2002 Gilgit-Baltistan earthquakes
- UTC time: 2002-11-01 22:09:29
- 2002-11-20 21:32:30
- ISC event: 6121584
- 6137392
- USGS-ANSS: ComCat
- ComCat
- Local date: 2 November 2002
- 21 November 2002
- Local time: 03:09:29 PKT (UTC+5)
- 02:32:29 PKT (UTC+5)
- Magnitude: M_{w} 5.4
- M_{w} 6.3
- Depth: 33 km (21 mi)
- Epicenter: 35°24′50″N 74°30′54″E﻿ / ﻿35.414°N 74.515°E
- Areas affected: Gilgit-Baltistan, Pakistan
- Max. intensity: A: MMI VII (Very strong) B: MMI IX (Violent) (21 November)
- Landslides: Yes
- Casualties: 41 fatalities, 168 injuries

= 2002 Gilgit-Baltistan earthquakes =

2002 earthquakes in Pakistan

In November 2002, two earthquakes struck northern Pakistan, causing major damage to many villages in the Gilgit-Baltistan region and killing 41 people.

==Tectonic setting==
Pakistan is directly influenced by the ongoing oblique convergence between the Indian Plate and Eurasian Plate. Along the northern margin of the India-Eurasia convergent boundary is the Main Himalayan Thrust which accommodates north–south continental collision. Thrust faulting in the Hindu Kush and Himalaya region is the direct result of the plate interaction. In the Balochistan region, the convergence is highly oblique, involving the large Chaman Fault; a left-lateral strike-slip structure. While a large portion of the boundary is accommodated by strike-slip faulting, the region also hosts the Sulaiman fold and thrust belt. Large thrust earthquakes including the 1934 Nepal–India earthquake were the direct result of the plate interaction. The 2005 Kashmir earthquake occurred near the vicinity of the Main Himalayan Thrust.

==Impact==
Forty-one people were killed during the two tremors, including a family of seven who all died when their house collapsed, and many others were injured in Diamer District. At least 100 homes collapsed, 1,100 others were partially destroyed, 2,756 were damaged and 15,000 residents were displaced from the two earthquakes. More than 2,000 people were evacuated from their homes due to the earthquakes. The 2 November tremor killed 17 and injured 65 others, while the much stronger 21 November event killed 23, including 18 children, with 100 others injured.
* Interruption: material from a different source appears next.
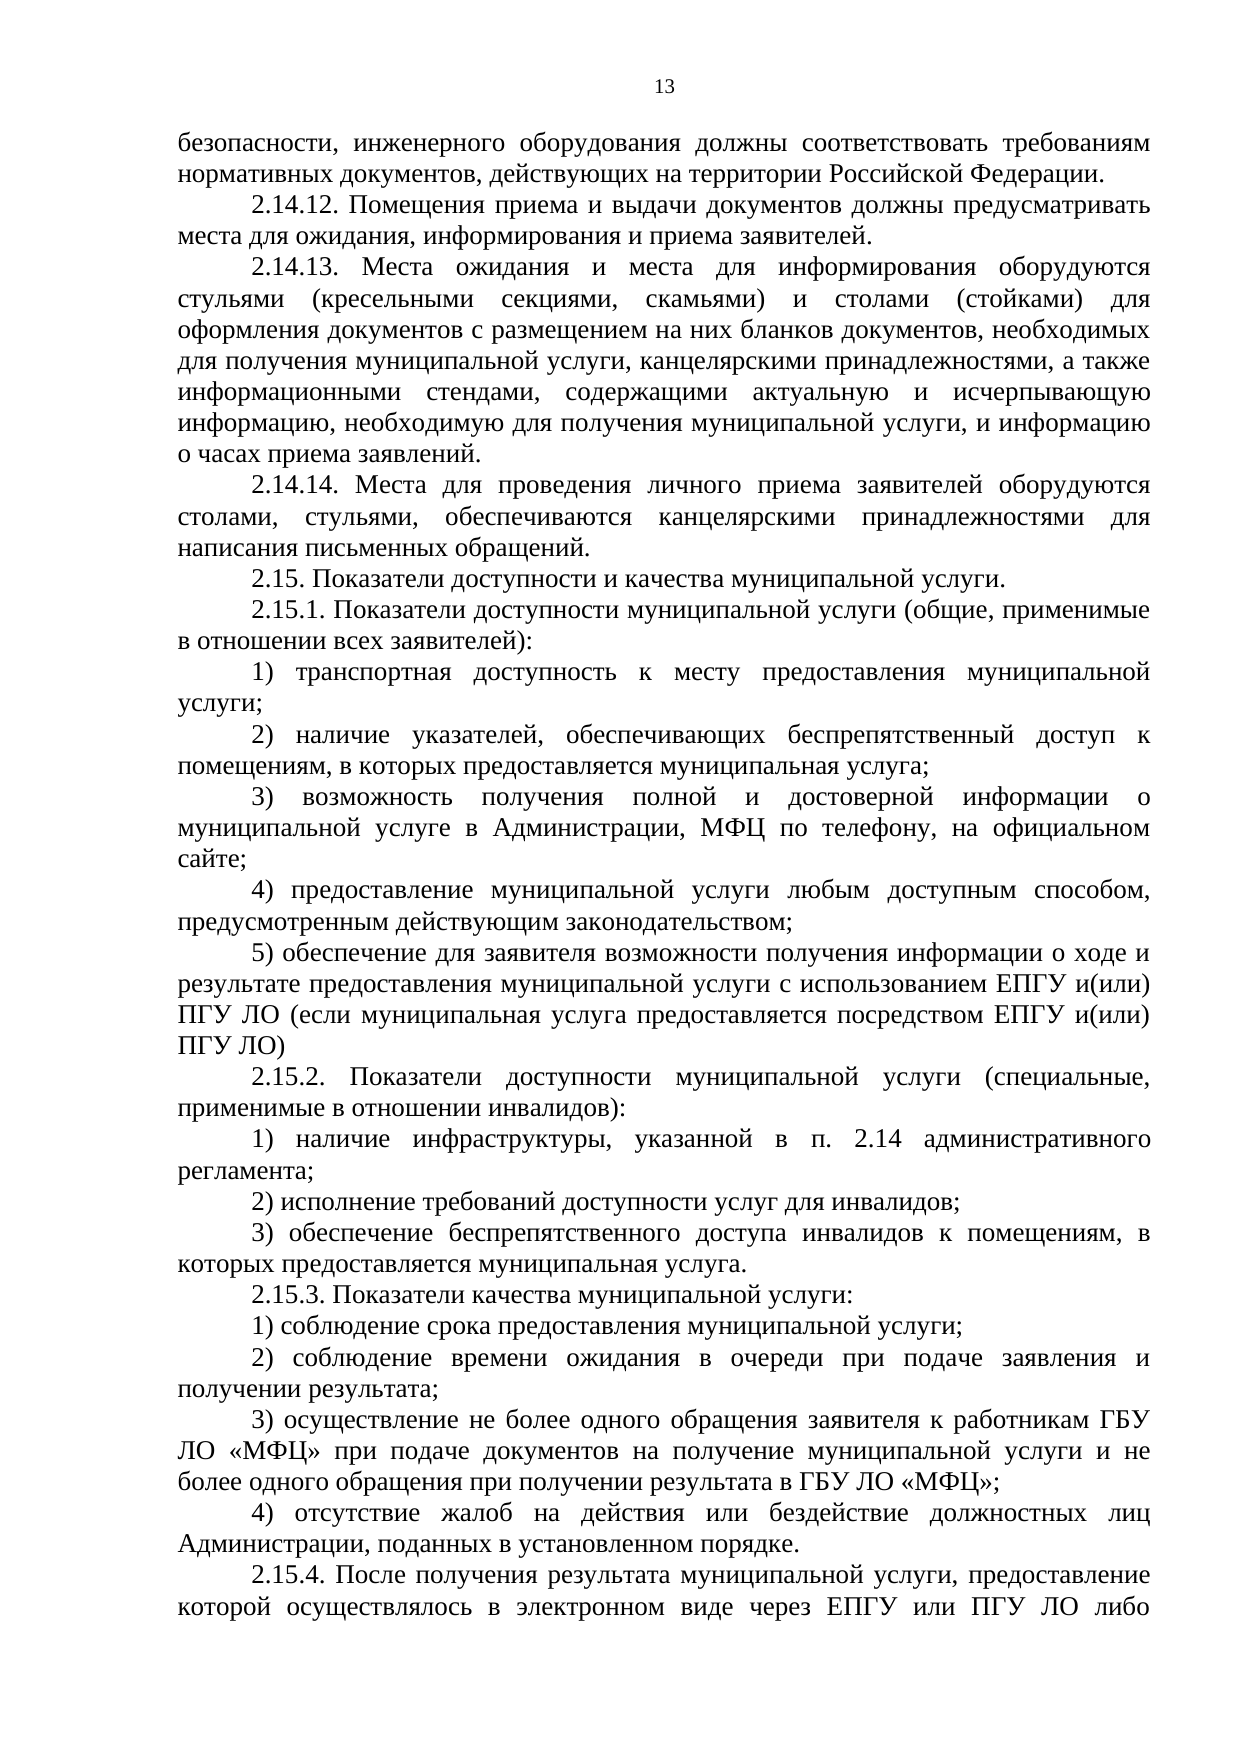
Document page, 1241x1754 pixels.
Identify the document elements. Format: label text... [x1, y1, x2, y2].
The Karakoram Highway was damaged by landslides which killed hundreds of livestock but soon re-opened for light traffic. Efforts were being made to clear it for heavy traffic but landslides persisted due to the tremors. However one person died and three were injured when an aftershock triggered another landslide on the highway.